= Whit Burnett =

American writer, teacher and editor of Story Magazine (1900–1972)

Whit Burnett (August 14, 1899 – April 22, 1973) was an American writer and educator who founded and edited the literary magazine Story. In the 1940s, Story was an important magazine in that it published the first or early works of many writers who went on to become major authors. Not only did Burnett prove to be a valuable literary birddog for new talent, but Story remained a respectable though low-paying (typically $25 per story) alternative for stories rejected by the large-circulation slick magazines published on glossy paper like Collier's or The Saturday Evening Post or the somewhat more prestigious and literary slick magazines such as The New Yorker. While Story paid poorly compared to the slicks and even the pulps and successor digest-sized magazines of its day, it paid better than most of, and had similar cachet to, the university-based and the other independent "little magazines" of its era.

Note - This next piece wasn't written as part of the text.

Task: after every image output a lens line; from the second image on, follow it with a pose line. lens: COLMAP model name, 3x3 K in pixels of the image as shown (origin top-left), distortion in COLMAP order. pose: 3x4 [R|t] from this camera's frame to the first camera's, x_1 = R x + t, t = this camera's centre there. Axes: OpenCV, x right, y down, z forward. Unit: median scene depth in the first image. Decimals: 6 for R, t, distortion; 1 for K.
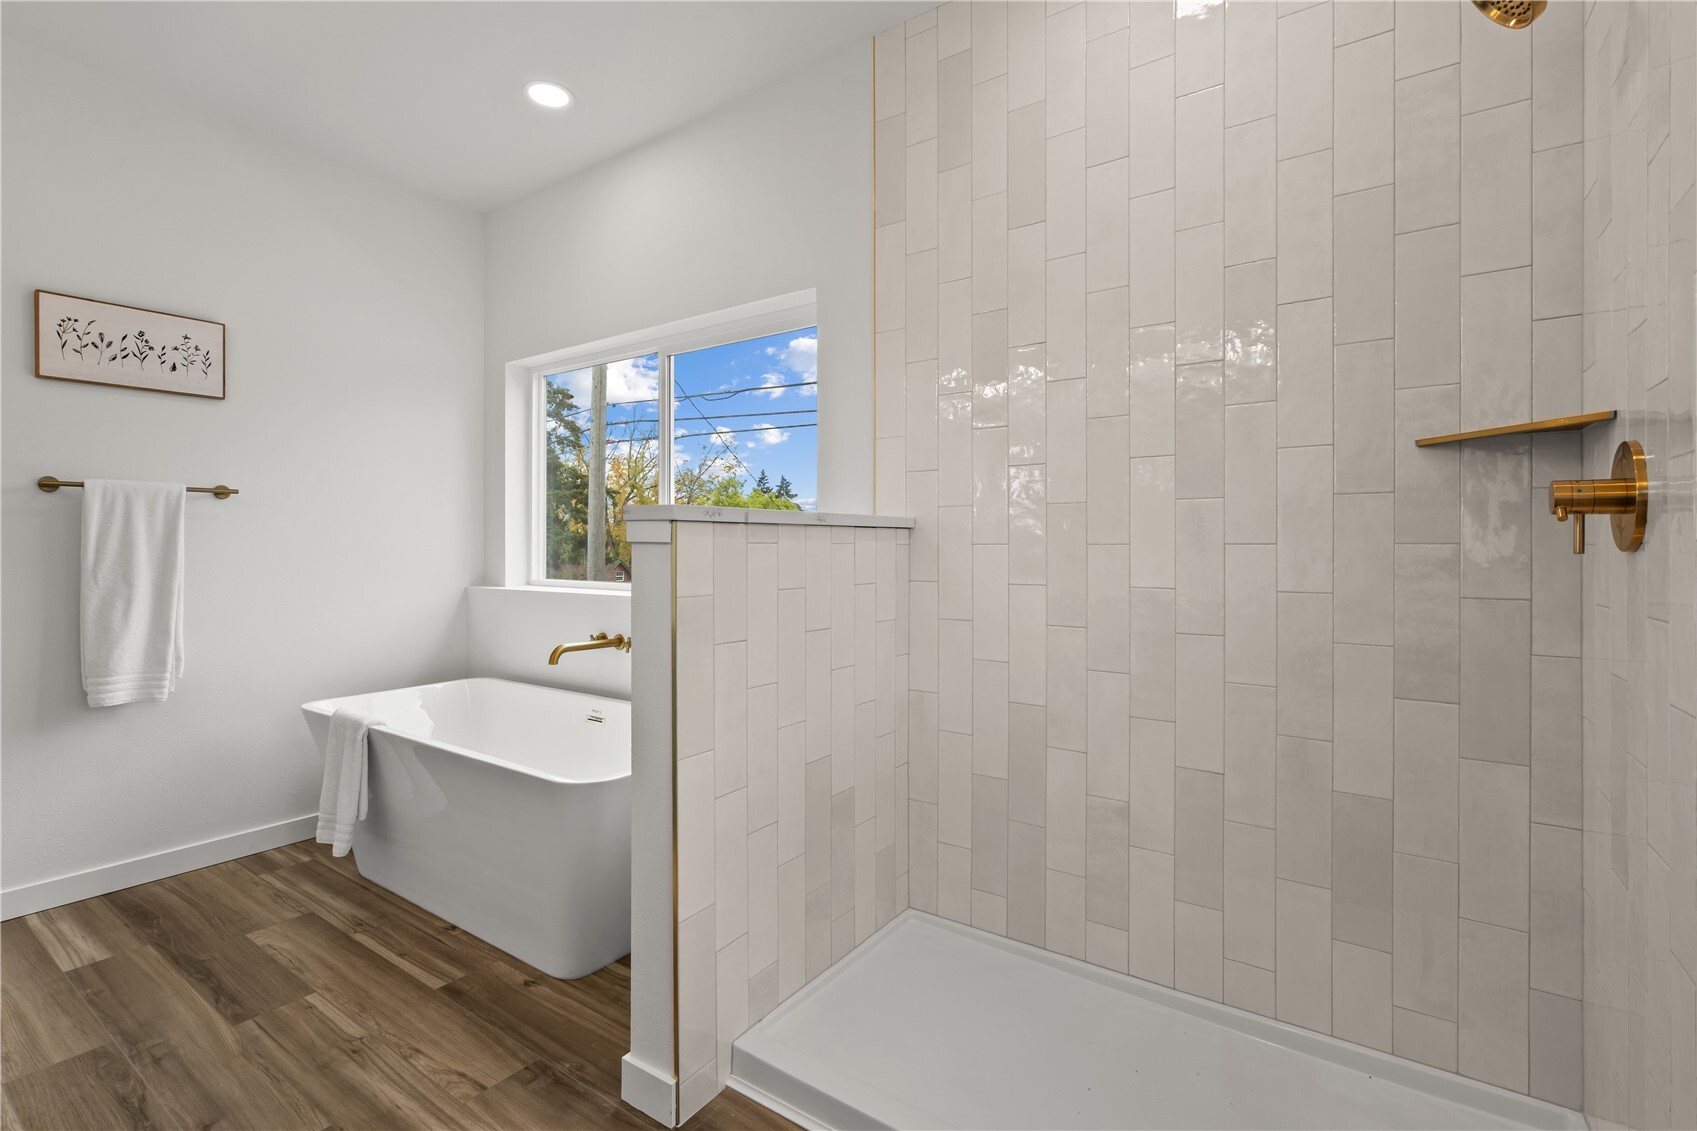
lens RADIAL K [[779.9, 0, 837.6], [0, 779.9, 561.7], [0, 0, 1]] dist [-0.002117, 0.000630]
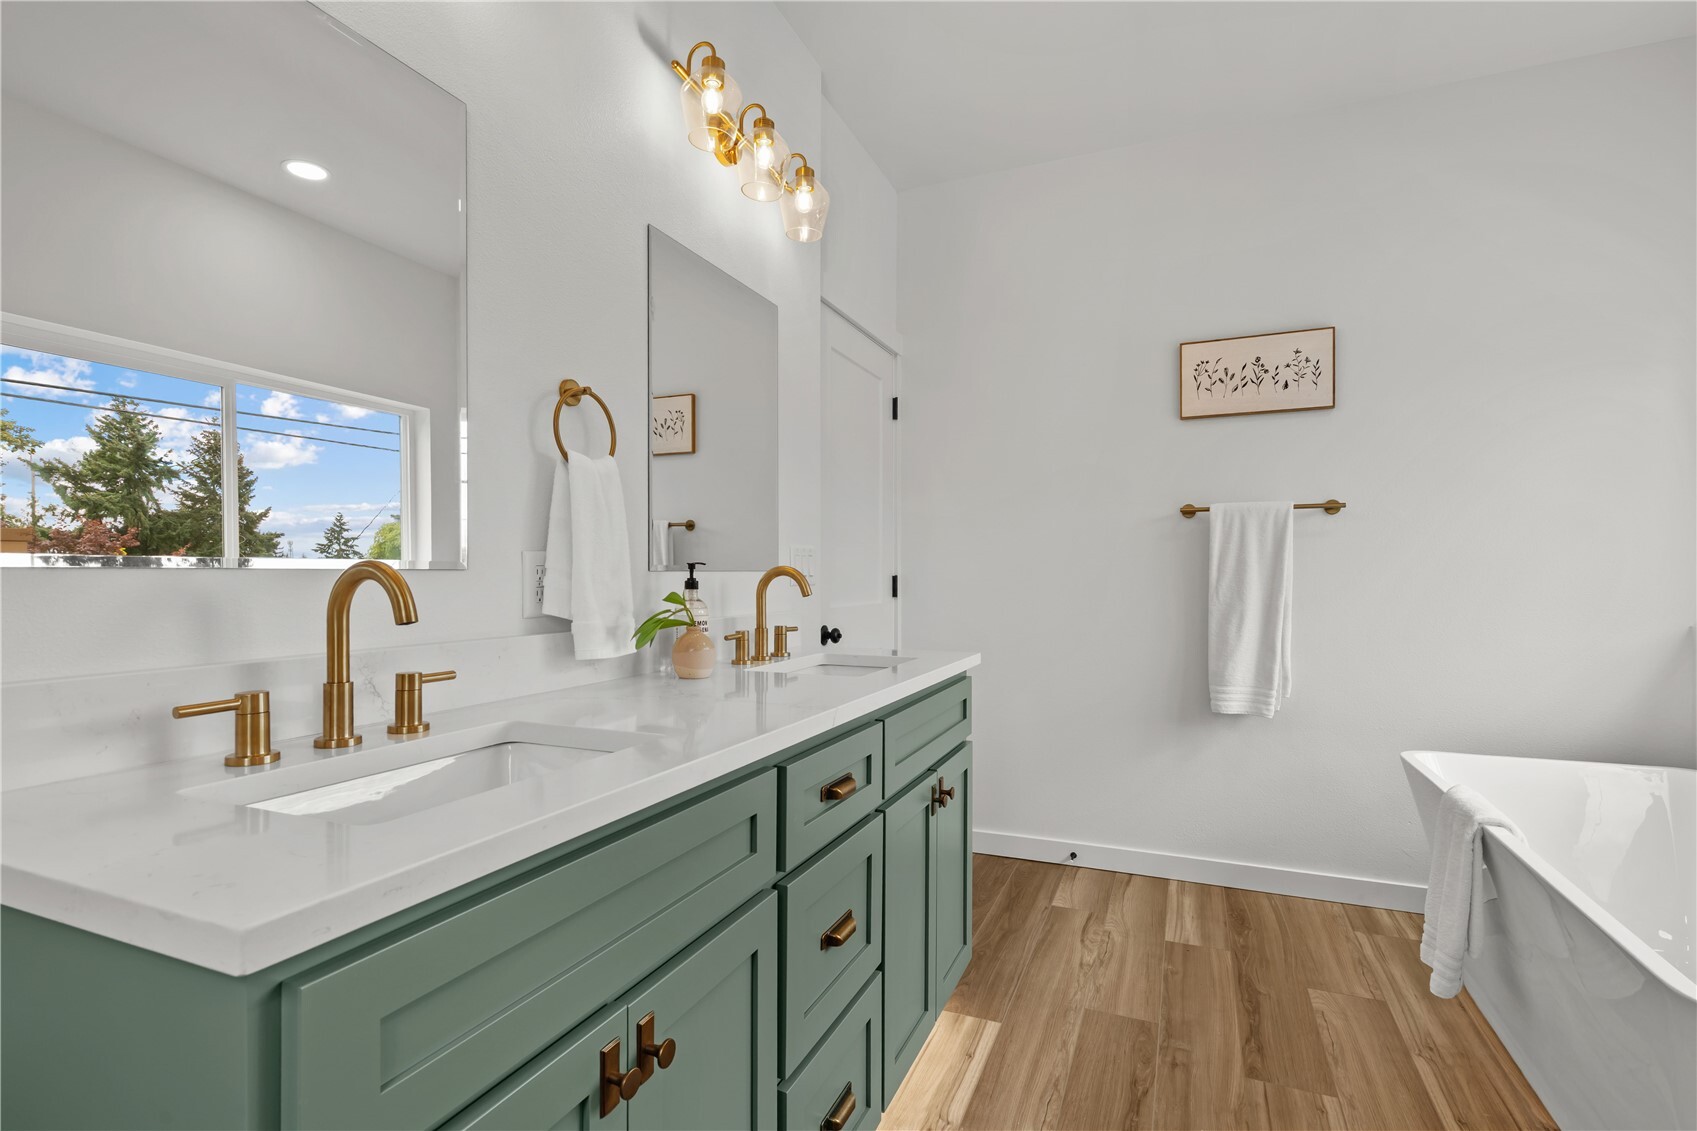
lens RADIAL K [[817.7, 0, 841.3], [0, 817.7, 579.6], [0, 0, 1]] dist [0.000167, 0.000506]
pose [[0.206947, 0.008520, -0.978315, 0.058597], [-0.018128, 0.999824, 0.004873, 0.004673], [0.978184, 0.016727, 0.207065, 0.246793]]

Burnett and his first wife, Martha Foley, founded the magazine in Vienna, Austria, in 1931. Showcasing short stories by new authors, 67 copies of the debut issue (April–May, 1931) were mimeographed in Vienna. Two years later, the couple moved to New York City, where they continued to publish the magazine.

Burnett and Foley created The Story Press in 1936. In 1939, Harper & Bros. published his memoir The Literary Life and to Hell With It. In the Time Magazine review of the book, "Funny Editor," the anonymous reviewer characterized Burnett as a humorist.

==Columbia University==
Burnett taught a short-story writing course at Columbia University in the 1930s and '40s. One of his students was J. D. Salinger, whom he mentored and whose first short story, "The Young Folks," was published by Burnett in Story Magazine.

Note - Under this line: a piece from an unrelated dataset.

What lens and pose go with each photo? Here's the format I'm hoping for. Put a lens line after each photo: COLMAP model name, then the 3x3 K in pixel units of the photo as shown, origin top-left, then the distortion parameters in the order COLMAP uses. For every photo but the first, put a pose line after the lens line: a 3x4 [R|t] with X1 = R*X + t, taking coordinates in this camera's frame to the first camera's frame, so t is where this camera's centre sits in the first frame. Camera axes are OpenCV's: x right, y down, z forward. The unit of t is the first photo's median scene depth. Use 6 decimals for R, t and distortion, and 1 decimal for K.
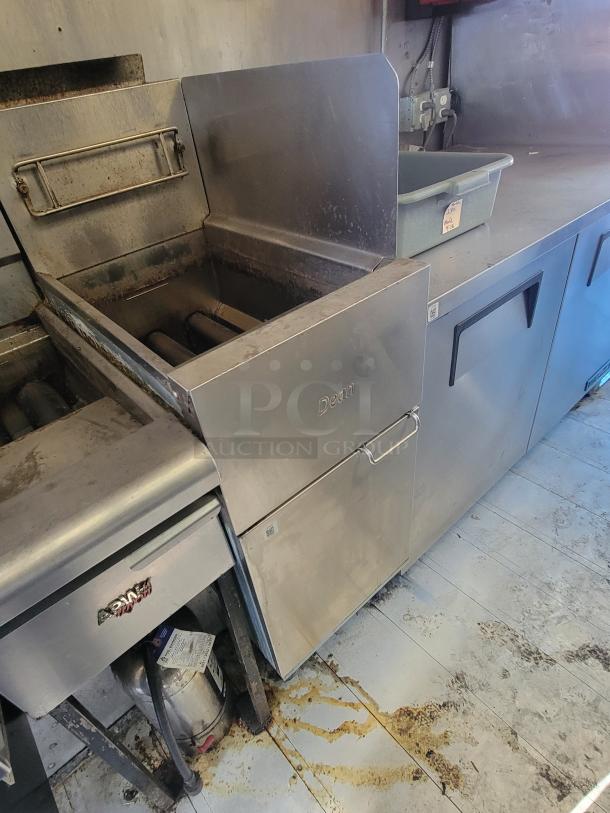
lens RADIAL K [[451.9, 0, 293.6], [0, 451.9, 404.3], [0, 0, 1]] dist [-0.006973, -0.000072]
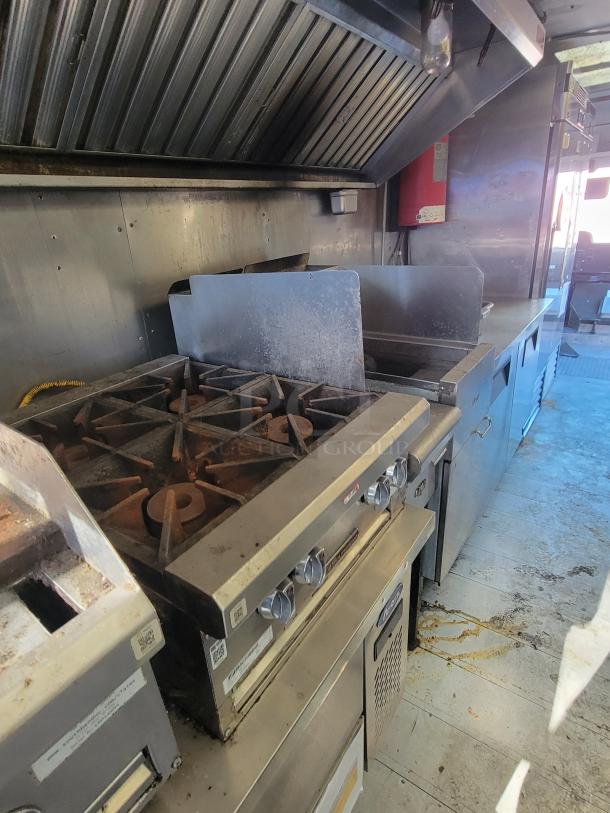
lens RADIAL K [[451.9, 0, 293.6], [0, 451.9, 404.3], [0, 0, 1]] dist [-0.006973, -0.000072]
pose [[0.970458, -0.039659, 0.237988, -0.811238], [0.102300, 0.960977, -0.257016, 0.300024], [-0.218508, 0.273769, 0.936645, -0.552754]]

Salinger, in his 1964 essay "A Salute to Whit Burnett," said that it was Burnett's use of William Faulkner's short story "That Evening Sun Go Down" in the class that taught him the importance of the author's relationship with his readers.

Burnett's plan to publish a book of Salinger's short stories in 1946 fell through, straining their relationship.

==New authors==
By the late 1930s, the circulation of Story had climbed to 21,000 copies. In addition to Salinger, major authors introduced in Story included Charles Bukowski, Erskine Caldwell, John Cheever, James T. Farrell, Joseph Heller, Tennessee Williams, and Richard Wright. Other authors published in the pages of Story included Carson McCullers and William Saroyan.

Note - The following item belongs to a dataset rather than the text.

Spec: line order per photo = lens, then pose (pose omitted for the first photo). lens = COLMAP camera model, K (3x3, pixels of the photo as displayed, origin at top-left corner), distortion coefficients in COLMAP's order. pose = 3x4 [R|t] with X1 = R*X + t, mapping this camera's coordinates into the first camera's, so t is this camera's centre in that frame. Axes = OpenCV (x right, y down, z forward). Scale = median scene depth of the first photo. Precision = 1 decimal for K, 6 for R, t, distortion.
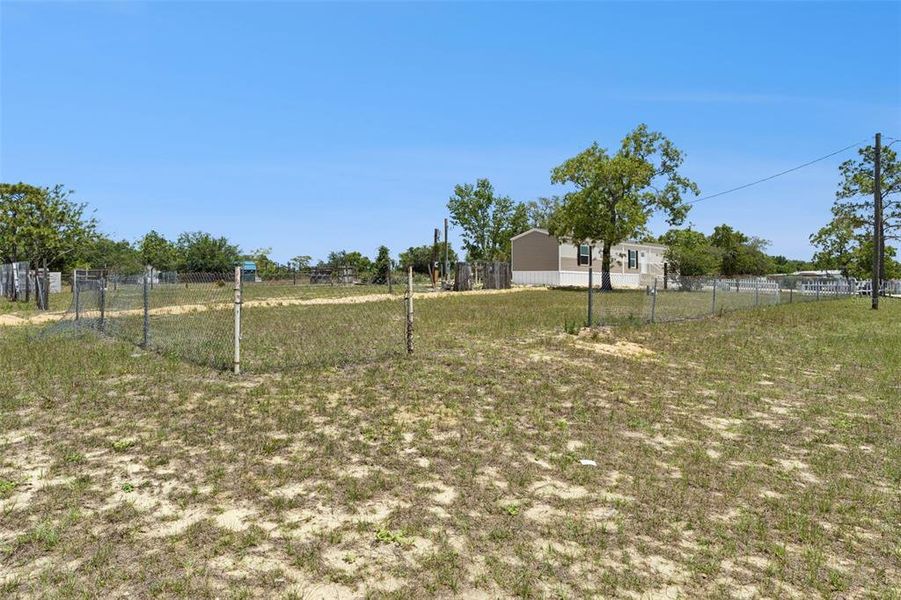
lens RADIAL K [[470.4, 0, 417.1], [0, 470.4, 265.8], [0, 0, 1]] dist [-0.005094, -0.003508]
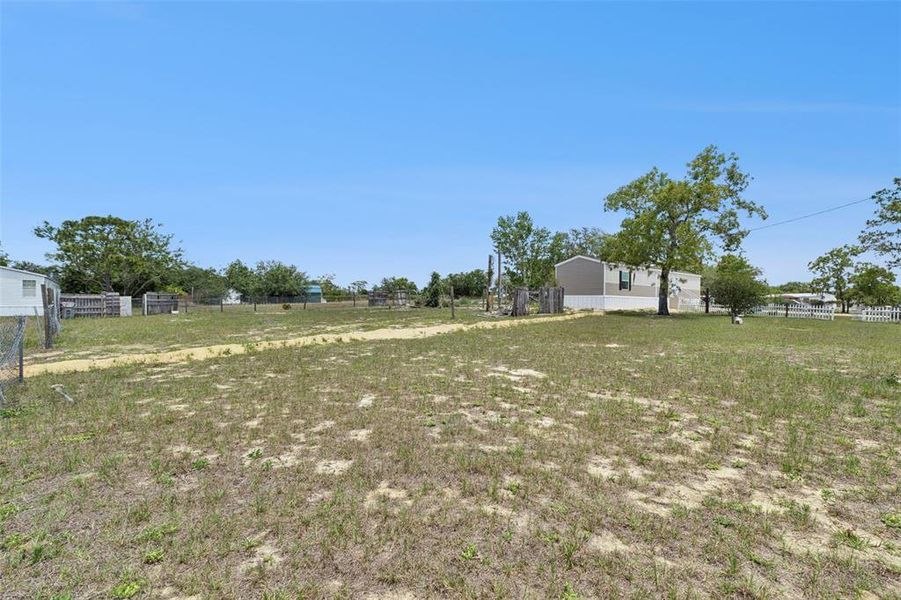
lens RADIAL K [[381.9, 0, 448.7], [0, 381.9, 301.0], [0, 0, 1]] dist [0.007975, -0.002627]
pose [[0.999932, 0.001533, -0.011544, -0.025202], [-0.001170, 0.999508, 0.031331, -0.002098], [0.011586, -0.031316, 0.999442, 0.091714]]
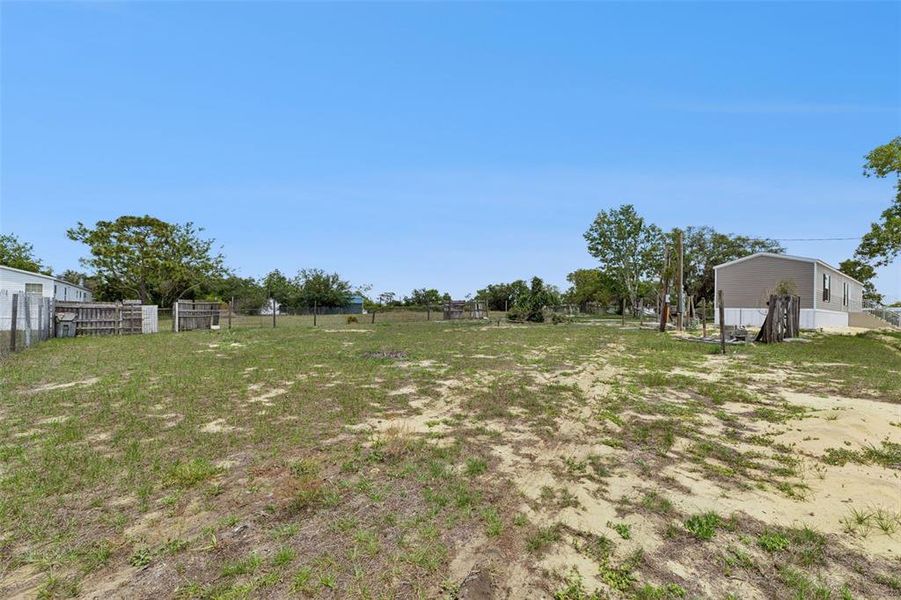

The magazine sponsored various awards (WPA, Armed Forces), and it held an annual college fiction contest.

==Later years==
Burnett's second wife, Hallie Southgate Burnett, began collaborating with him in 1942. During this period, Story published the early work of Truman Capote, John Knowles, and Norman Mailer.
During World War II Burnett importantly edited "Time To Be Young", Selected Short Stories, for Editions for the Armed Services, Inc., established by the Council on Books in Wartime. The book was "U.S. Government Property" and not to be sold. It is one of the many extolled in "When Books Went to War: The Stories that Helped Us Win World War II" by Molly Guptill Manning.
Story was briefly published in book form during the early 1950s, returning to a magazine format in 1960. Due to a lack of funds, Story folded in 1967, but it maintained its reputation through the Story College Creative Awards, which Burnett directed from 1966 to 1971.